Cancer Cachexia Treatment
So far, treatment approaches for this wasting condition have been relatively disappointing. Even with sufficient calorie consumption, reversing the process of cachexia can be an uphill task. The goal of treatment is to activate muscle building (anabolic processes) while impeding muscle breakdown (catabolic processes). Here are some of the treatment approaches for this syndrome.
A Healthy Diet
Calorie replacement and supplementation in the diet has not led to any major difference in the treatment of cachexia. For this reason, it is extremely important to ensure people with cancer and other advanced conditions that trigger the wasting syndrome consume a healthy diet. If someone has been eating less often for a long period of time, consumption should be increased slowly. Rapid intake of calories may cause a side effect known as overfeeding syndrome. If taking food orally becomes impossible, doctors may recommend a feeding tube.
Supplementing a diet with eicosapentaenoic acid (EPA), one of the major omega-3 fatty acids found in fish, is believed to increase inflammatory markers’ levels, which results in a huge difference in cancer cachexia patients. Various studies have linked EPA supplements with a reduction in hospital stays, further infections and complications.
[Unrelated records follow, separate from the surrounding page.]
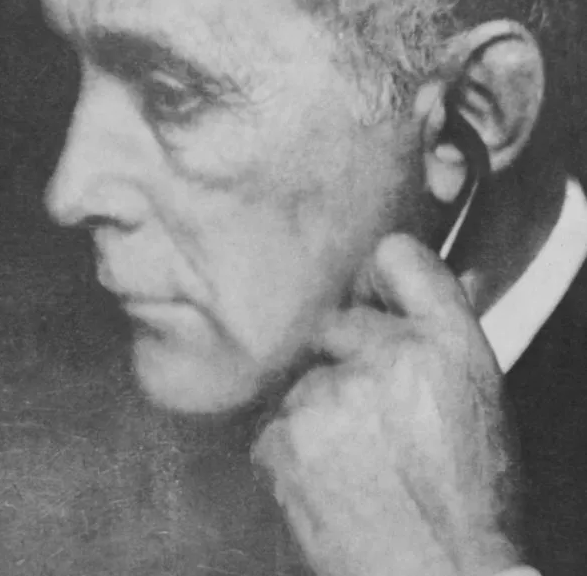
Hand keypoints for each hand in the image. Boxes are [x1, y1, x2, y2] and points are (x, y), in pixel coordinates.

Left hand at [253, 234, 522, 575]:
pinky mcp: (284, 437)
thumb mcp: (475, 398)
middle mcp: (387, 355)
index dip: (378, 277)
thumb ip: (438, 334)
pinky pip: (277, 421)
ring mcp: (330, 394)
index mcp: (446, 342)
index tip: (371, 298)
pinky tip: (329, 479)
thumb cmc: (468, 497)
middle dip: (346, 357)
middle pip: (337, 321)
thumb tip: (405, 294)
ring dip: (320, 409)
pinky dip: (293, 447)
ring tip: (355, 460)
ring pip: (305, 377)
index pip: (396, 255)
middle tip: (370, 412)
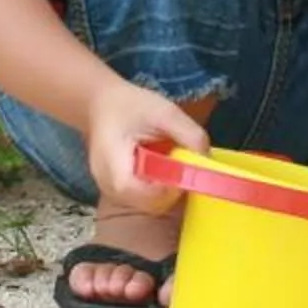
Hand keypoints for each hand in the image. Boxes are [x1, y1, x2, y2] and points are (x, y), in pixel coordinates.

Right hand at [84, 81, 209, 210]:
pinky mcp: (119, 190)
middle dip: (172, 191)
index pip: (144, 196)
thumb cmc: (128, 106)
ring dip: (167, 190)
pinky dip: (159, 187)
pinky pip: (143, 197)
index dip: (170, 190)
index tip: (186, 173)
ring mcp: (112, 191)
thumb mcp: (163, 111)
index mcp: (113, 168)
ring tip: (173, 166)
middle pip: (148, 205)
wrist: (100, 103)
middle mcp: (109, 187)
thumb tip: (208, 158)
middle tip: (184, 169)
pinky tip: (163, 168)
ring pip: (148, 204)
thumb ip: (188, 133)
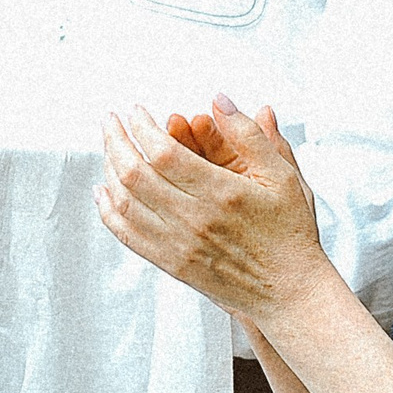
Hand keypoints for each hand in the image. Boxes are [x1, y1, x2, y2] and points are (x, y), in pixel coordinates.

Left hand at [97, 95, 331, 322]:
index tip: (136, 111)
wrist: (289, 292)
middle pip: (135, 174)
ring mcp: (178, 244)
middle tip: (111, 121)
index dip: (142, 127)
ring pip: (125, 202)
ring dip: (109, 169)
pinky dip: (108, 210)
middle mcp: (194, 219)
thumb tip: (219, 100)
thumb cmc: (288, 233)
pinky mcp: (171, 264)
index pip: (163, 153)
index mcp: (221, 193)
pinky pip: (127, 234)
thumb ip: (249, 135)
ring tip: (109, 147)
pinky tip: (103, 191)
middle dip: (115, 140)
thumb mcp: (283, 175)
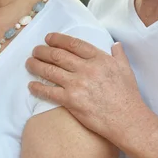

While working out may appear counterintuitive for a person with cachexia, increasing physical activity may provide some relief. Simple exercises like walking may help in improving appetite, while endurance training may help with reducing the loss of muscle.
Various medications and supplements have been used as part of the cachexia treatment plan with some degree of success. They include:
- Megace (megestrol)
- Celebrex (celecoxib)
- Medical marijuana
Cancer cachexia affects many people with cancer. It results in psychological suffering in cancer patients and affects their ability to function, respond to anti-cancer therapies and survive. More research is needed on this life-threatening condition so effective treatment options can be developed to help improve the quality of life and survival rates of cancer patients.